Q. But the kind of post-Rodney King LA, the idea of the
cops sticking up for each other takes on a different twist. Do
you think that’s just kind of secondary and not really
relevant to the movie?
A. No, I think actually it’s all very relevant to the movie.
It gets back to why is it appealing to make a movie set in LA in
that period? It’s the period where many things were starting
that are still very much with us today, such as the freeways, the
idea of suburbia, television, the birth of tabloid journalism...
just a lot of things in that post-war boom, that LA looked like
the city of the future, in a sense. One facet of that was that
the LAPD was being changed very deliberately and also, in
addition to being changed in actuality, was being changed in a
very conscious PR move, through many means but most famously with
the TV show Dragnet, from the old-fashioned police force to the
new LAPD which was based on a military model. The LAPD became
clean, in the sense that they weeded out the typical corruption
that one might have - cops on the take and so forth - and it
became clean: but dangerous in a different way through its power.

Questions to answer ->
(a) In the interview about the movie set in LA, which TV show is named as the most famous means of changing the LAPD's public image?
(b) Write the next part of the interview about the movie set in LA, picking up after its last sentence.

Data shown ->

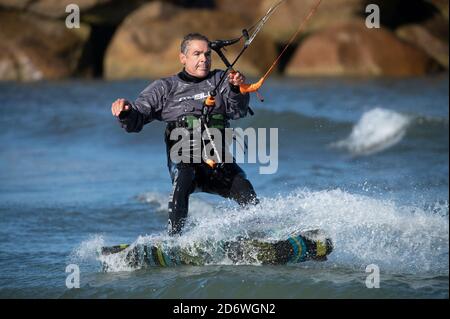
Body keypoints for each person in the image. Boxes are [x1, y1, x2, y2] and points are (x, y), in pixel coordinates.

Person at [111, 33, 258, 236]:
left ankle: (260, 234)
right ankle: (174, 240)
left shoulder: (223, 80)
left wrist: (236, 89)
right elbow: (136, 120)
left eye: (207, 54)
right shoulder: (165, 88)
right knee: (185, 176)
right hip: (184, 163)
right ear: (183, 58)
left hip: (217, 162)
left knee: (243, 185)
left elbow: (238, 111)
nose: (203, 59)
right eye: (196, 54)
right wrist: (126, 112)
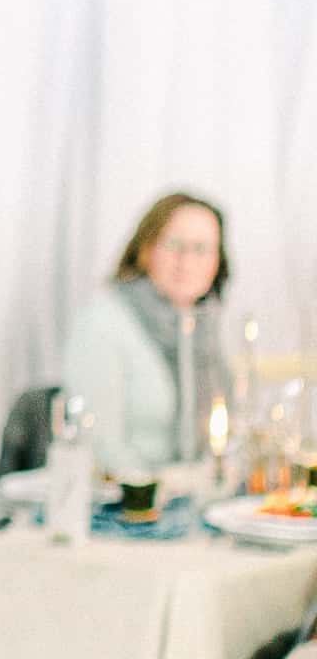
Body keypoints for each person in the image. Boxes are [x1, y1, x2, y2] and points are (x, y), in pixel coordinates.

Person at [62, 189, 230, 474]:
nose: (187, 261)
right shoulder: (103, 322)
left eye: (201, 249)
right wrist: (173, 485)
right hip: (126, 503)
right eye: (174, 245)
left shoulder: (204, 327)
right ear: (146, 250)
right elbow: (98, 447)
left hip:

List of answers ->
(a) Dragnet

(b)
Q. And its esprit de corps...
A. Exactly. There’s a line at the end of the picture where
the chief says, ‘Next year we’re going to move into our
new facility and LA will finally have the police force it
deserves’. That’s where it’s heading - into very
much the police force that then produced the Rodney King
situation: the police force that, in effect, felt it could do no
wrong.
Talking about the police roles, did you give Kevin Spacey
any particular pointers as to how to play Jack Vincennes?
I gave him one particular pointer which I think was one of the
best pieces of direction I’ve ever given to an actor,
actually, in hindsight. You see, we had cast Russell and Guy
first, and it was kind of extraordinary really, that (producer)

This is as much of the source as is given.